(FT. PIERCE, Fla.) — Florida treasure hunters hit the sunken treasure jackpot.
Brent Brisben — a co-founder of 1715 Fleet-Queens Jewels LLC, which has the rights to dive at the wreckage site where the gold was ultimately discovered — told ABC News that the 60 gold artifacts on the bottom of the ocean floor are valued at over $1 million.
The artifacts include 51 gold coins and 40 feet of gold chains with hand-crafted links, he said.
The centerpiece of the discovery is a single coin, given the nickname the “Tricentennial Royal,” which was destined to be delivered straight to Spanish King Phillip V, Brisben said.
This coin constitutes about half of the discovery’s expected value, with a price tag of more than $500,000, Brisben said.
The valuable find comes right before the 300-year anniversary of the 11-ship fleet sinking during a hurricane on July 31, 1715, off the Florida coast. The fleet had left from Havana, Cuba, on July 24, 1715.
Brisben said the discovery was made about a month ago, but he wanted to keep everything under wraps until the anniversary got closer.
“The work that goes on out there is not typical of what you see here today.
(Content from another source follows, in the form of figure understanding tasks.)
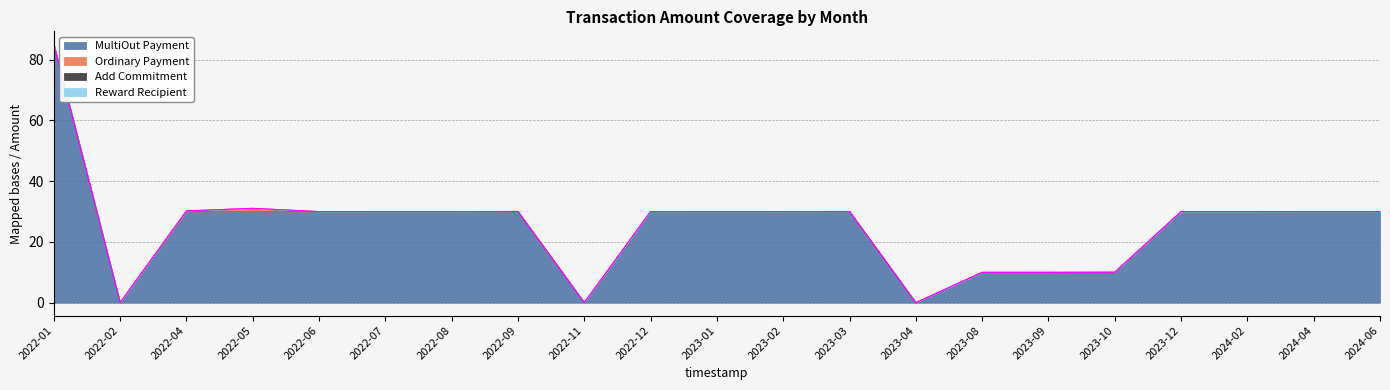

Reading left to right, extract all data points from this chart.

MultiOut Payment: 2022-01=85.0	2022-02=0.0	2022-04=30.0	2022-05=30.0	2022-06=30.0	2022-07=30.0	2022-08=30.0	2022-09=30.0	2022-11=0.0	2022-12=30.0	2023-01=30.0	2023-02=30.0	2023-03=30.0	2023-04=0.0	2023-08=10.0	2023-09=10.0	2023-10=10.0	2023-12=30.0	2024-02=30.0	2024-04=30.0	2024-06=30.0
Ordinary Payment: 2022-01=0.0	2022-02=0.1	2022-04=0.2	2022-05=1.1	2022-06=0.0	2022-07=0.0	2022-08=0.0	2022-09=0.0	2022-11=0.1	2022-12=0.0	2023-01=0.0	2023-02=0.0	2023-03=0.0	2023-04=0.0	2023-08=0.0	2023-09=0.0	2023-10=0.0	2023-12=0.0	2024-02=0.0	2024-04=0.0	2024-06=0.0
Add Commitment: 2022-01=0.0	2022-02=0.0	2022-04=0.0	2022-05=0.0	2022-06=0.0	2022-07=0.0	2022-08=0.0	2022-09=0.0	2022-11=0.0	2022-12=0.0	2023-01=0.0	2023-02=0.0	2023-03=0.0	2023-04=0.0	2023-08=0.0	2023-09=0.0	2023-10=0.1	2023-12=0.0	2024-02=0.0	2024-04=0.0	2024-06=0.0
Reward Recipient: 2022-01=0.0	2022-02=0.0	2022-04=0.0	2022-05=0.0	2022-06=0.0	2022-07=0.0	2022-08=0.0	2022-09=0.0	2022-11=0.0	2022-12=0.0	2023-01=0.0	2023-02=0.0	2023-03=0.0	2023-04=0.0	2023-08=0.0	2023-09=0.0	2023-10=0.0	2023-12=0.0	2024-02=0.0	2024-04=0.0	2024-06=0.0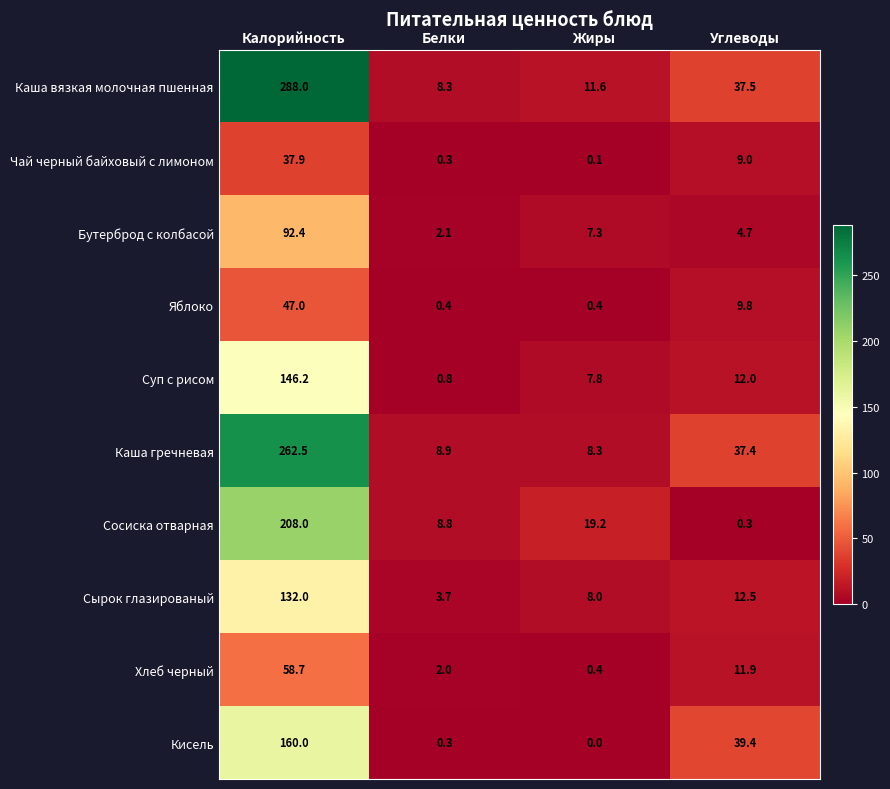

Rank the series by their maximum value, from lowest to highest.

Чай черный байховый с лимоном, Яблоко, Хлеб черный, Бутерброд с колбасой, Сырок глазированый, Суп с рисом, Кисель, Сосиска отварная, Каша гречневая, Каша вязкая молочная пшенная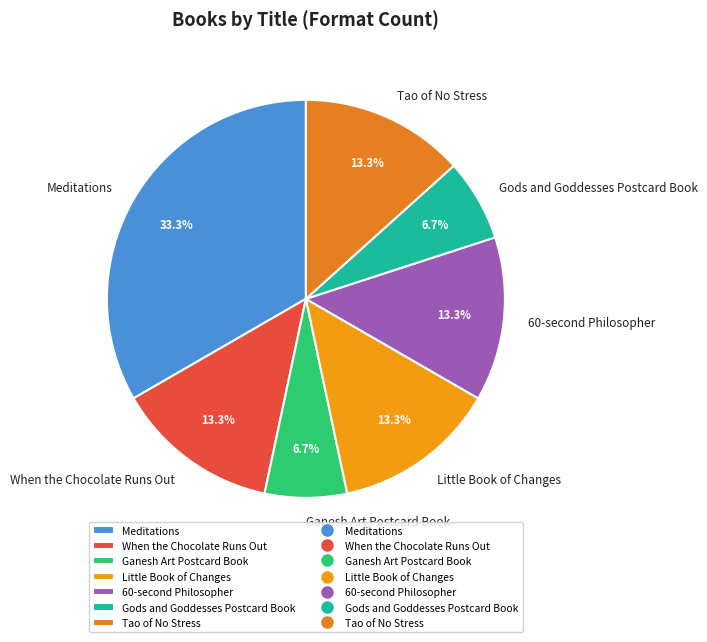

True or false: Ganesh Art Postcard Book accounts for 7% of the total.

True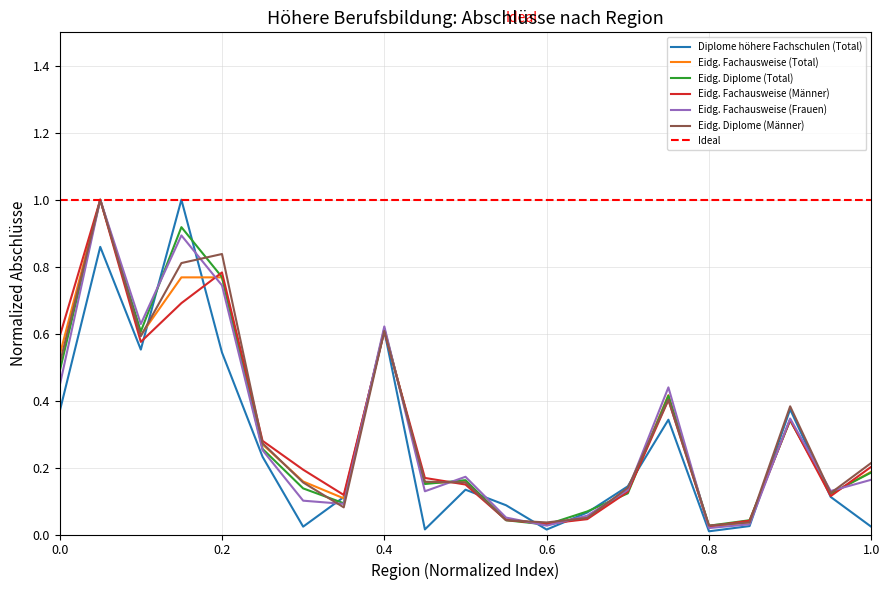

Does the chart display data point markers on the line(s)?

No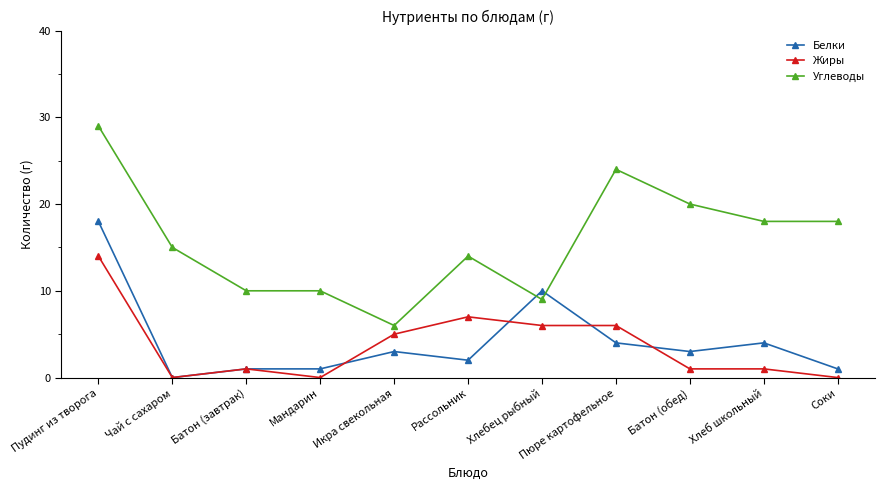

True or false: Белки has more than 0 interior local peaks.

True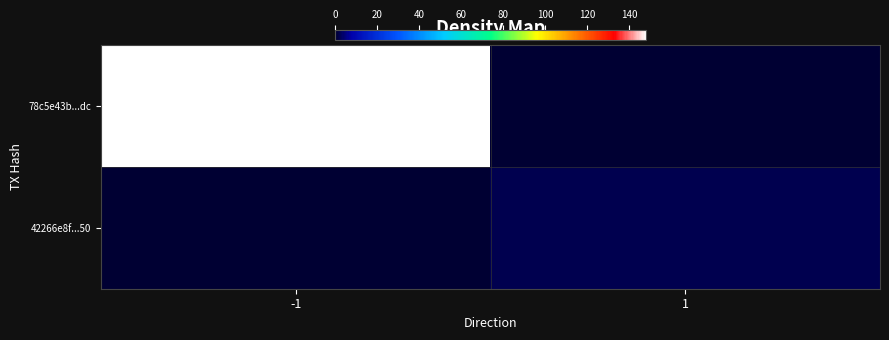

What is the difference between the highest and lowest values at 1?

2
I don’t want to call it an abrogation, but it’s what the dreams of every one of the people doing this are made of,” Brisben said at a news conference Tuesday.
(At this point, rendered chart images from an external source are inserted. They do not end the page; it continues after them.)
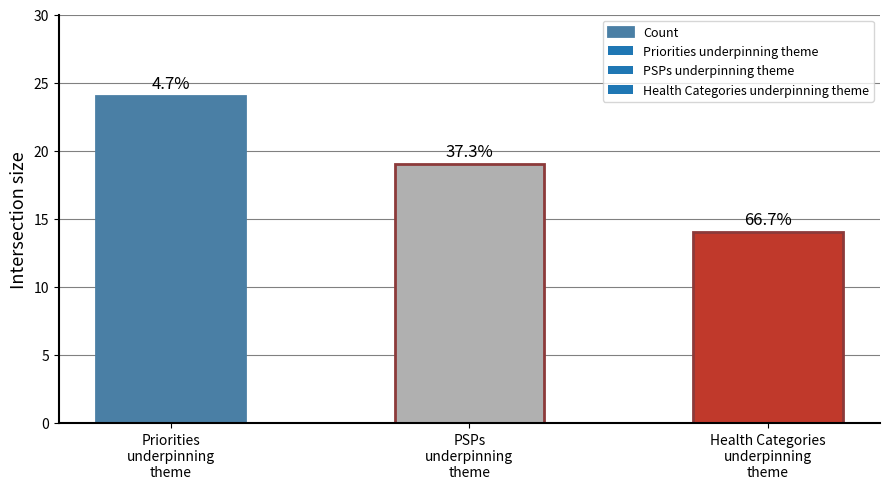

What is the label of the 2nd bar from the right?

PSPs
underpinning
theme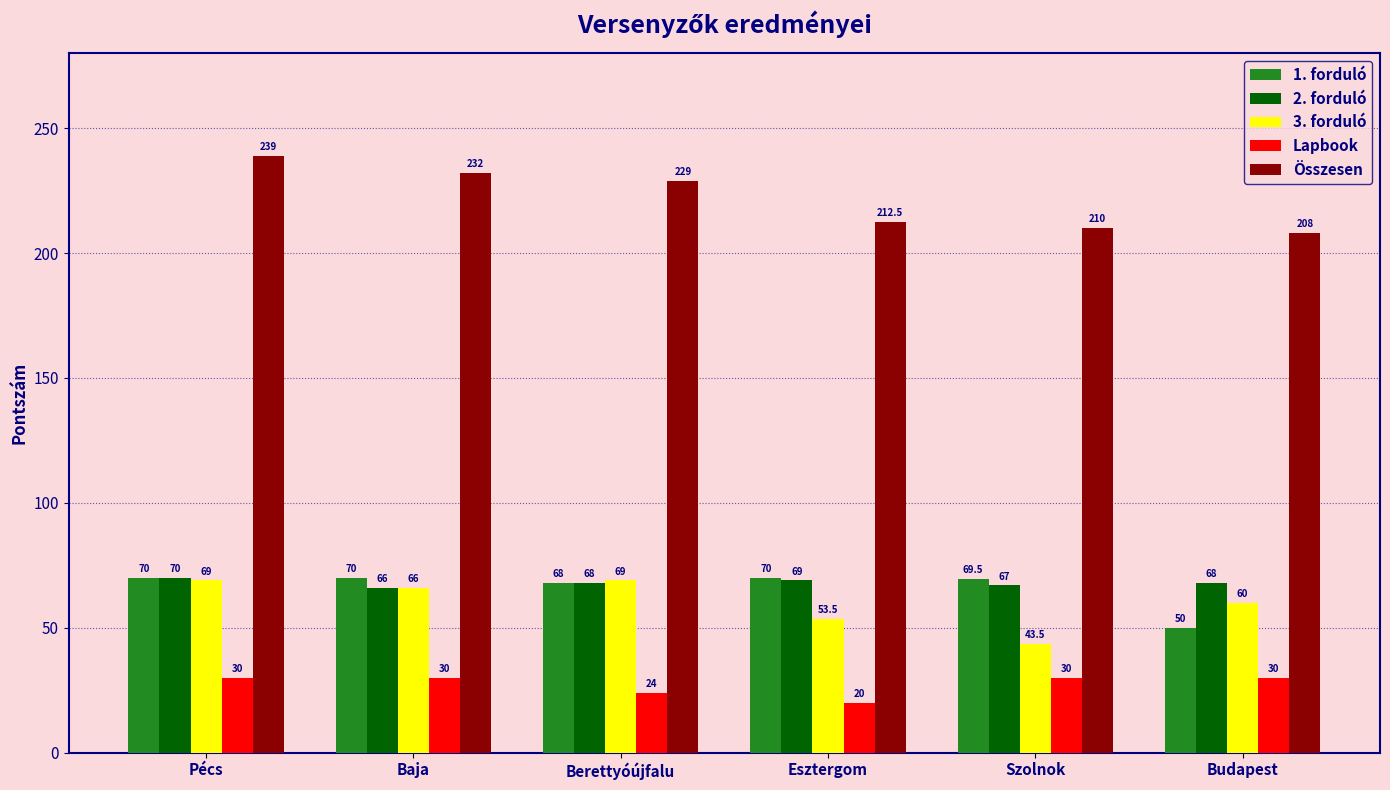

How many values in the 1. forduló series are below 70?

3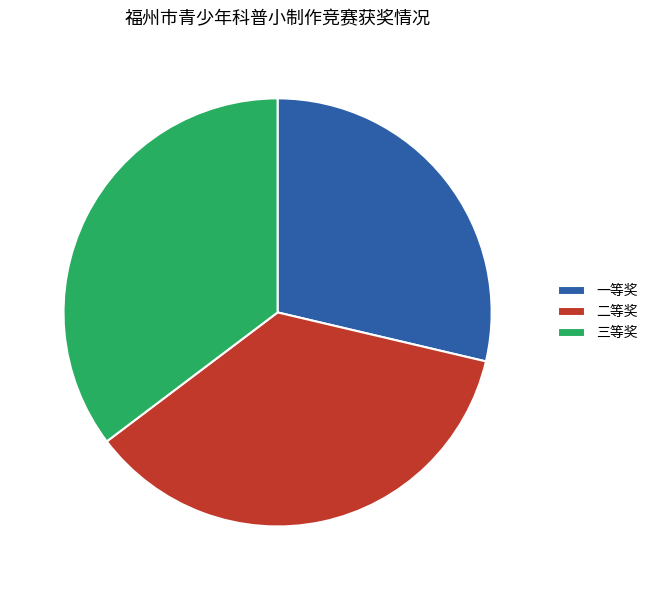

Between 一等奖 and 三等奖, which is larger?

三等奖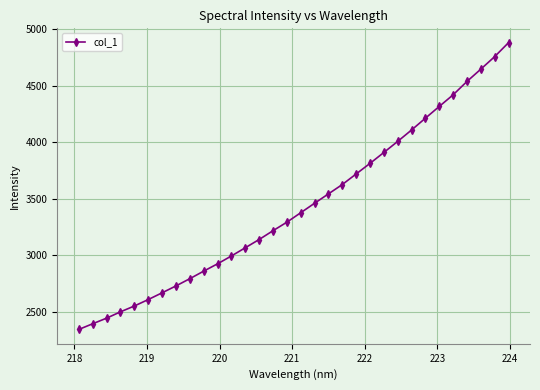

What is the difference between the maximum and minimum values?

2541.7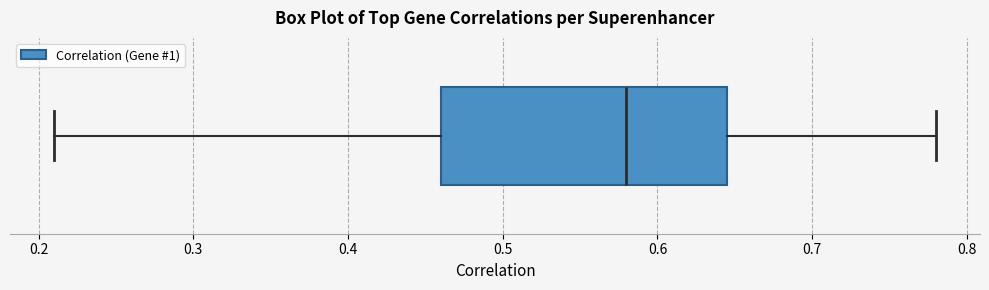

Transcribe this box plot: give where the median line is, the range the box spans, and where the two whiskers end, as read against the x-axis. The values are not printed on the chart, so give them approximately, as read against the axis.

median 0.58, box 0.46 to 0.65, whiskers 0.21 to 0.78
The treasure discovery — caught on video — was found by one of the company’s sub-contractors, the Schmitt family, in 15-foot deep water off the coast of Ft. Pierce, Florida, according to Brisben.
“We’re very respectful of the people who lost their lives in these shipwrecks. Unfortunately, they didn’t make it,” Eric Schmitt said at the news conference. “We’re able to continue their story on by continuing to bring these artifacts up.”
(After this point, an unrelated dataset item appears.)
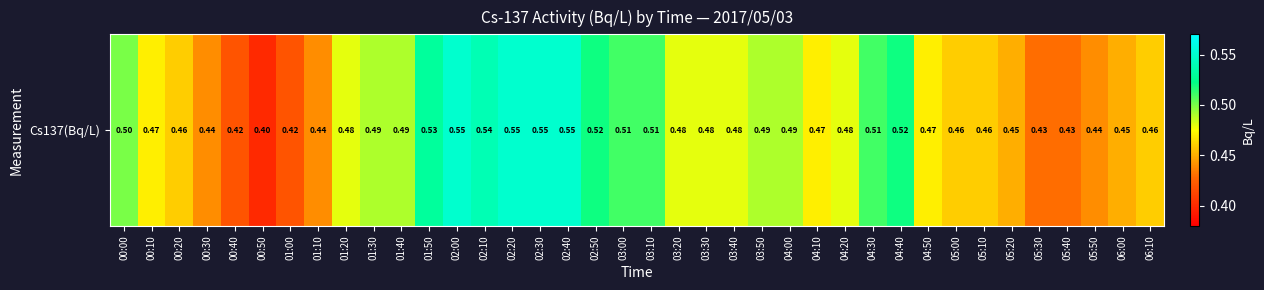

True or false: the data shows 0.5 at 03:30.

True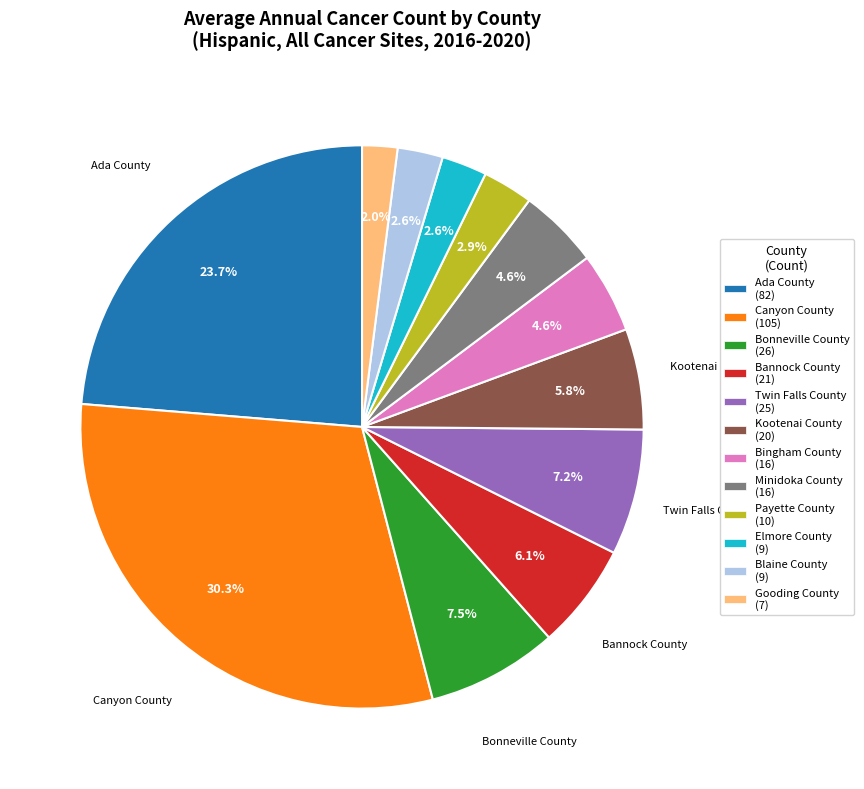

Do Canyon County and Elmore County together represent more than half of the pie?

No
Over the past two summers, the Schmitts have made national news thanks to their discoveries from the fleet of Spanish ships, The Orlando Sentinel reported.
In 2013, the family found several pieces of a solid gold chain — more than 60 feet in all — and last year Schmitt found the back portion of a handcrafted gold-filigree pyx, a vessel used to hold the Eucharist during the Christian observance of Holy Communion.
Brisben said up to 20 percent of the find goes to Florida and the remainder of the treasure will be divided between the company and the Schmitts.